Europe - Germany / Federal Republic of Germany 1990 - 60 Pfennig
Theme: Architecture
Country | Germany / Federal Republic of Germany |
Issue Date | 1990 |
Face Value | 60.00 |
Color | brown |
Perforation | K 14 |
Printing Type | Six-color offset printing |
Stamp Type | Postage stamp |
Item Type | Stamp |
Chronological Issue Number | 1334 |
Chronological Chapter | GER-BRD |
SID | 277421 |
In 54 Wishlists |
The beginning of the Spanish War of Succession brings a fateful time for the house of Thurn and Taxis. At the beginning of 1701 French troops occupied the city of Brussels. Prince Eugen Alexander must give way to the power of arms and move to Frankfurt at the beginning of the year 1702. Only the son, Prince Anselm Franz, the Emperor Karl VI. In 1715 he was entrusted with the Reichspostgeneralat and was able to return to the Brussels residence.

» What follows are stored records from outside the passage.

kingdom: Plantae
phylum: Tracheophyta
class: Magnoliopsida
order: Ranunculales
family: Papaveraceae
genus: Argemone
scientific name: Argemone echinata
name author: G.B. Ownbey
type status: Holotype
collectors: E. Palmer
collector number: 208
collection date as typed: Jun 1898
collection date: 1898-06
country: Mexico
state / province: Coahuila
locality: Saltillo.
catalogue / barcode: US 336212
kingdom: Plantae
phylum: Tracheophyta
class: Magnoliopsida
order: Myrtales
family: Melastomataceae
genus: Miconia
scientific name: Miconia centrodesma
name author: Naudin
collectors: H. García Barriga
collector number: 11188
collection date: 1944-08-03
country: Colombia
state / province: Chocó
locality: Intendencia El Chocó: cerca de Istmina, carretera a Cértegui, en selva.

Brussels, however, is no longer what it used to be, the center of the postal network, for Thurn und Taxis. So the request was Emperor Charles VI. Certainly welcome to the Prince, who "graciously proclaimed to him what shape her and the whole empire's service required that the imperial general postmaster-general should live in the Reich for the purpose of observing his office." Anselm Franz chooses the already familiar Frankfurt. Already in 1727, the correspondence with the first architect of France, Robert de Cotte, begins about the plans for the new palace. In 1731 it is finally time for the designs of Robert de Cotte to be carried out and construction begun. Guilleaume Hauberat, the pupil and friend of de Cotte, is on September 19, 1731 committed by the Prince as a director of construction. The palace comprised about 140 rooms. We get an idea of the splendor of the court, when we learn from a bill of 1744 that the expenditure for it amounts to more than a quarter of a million gulden. In 1748, Prince Alexander Ferdinand moved to this city as the newly appointed Principal Commissioner of Emperor Franz I at the Reichstag in Regensburg. The palace in Frankfurt has served as a princely residence for less than a decade. On the evening of March 22, 1944, the palace was badly damaged. From the palace itself, today only the two pavilions are on the side of the main portal.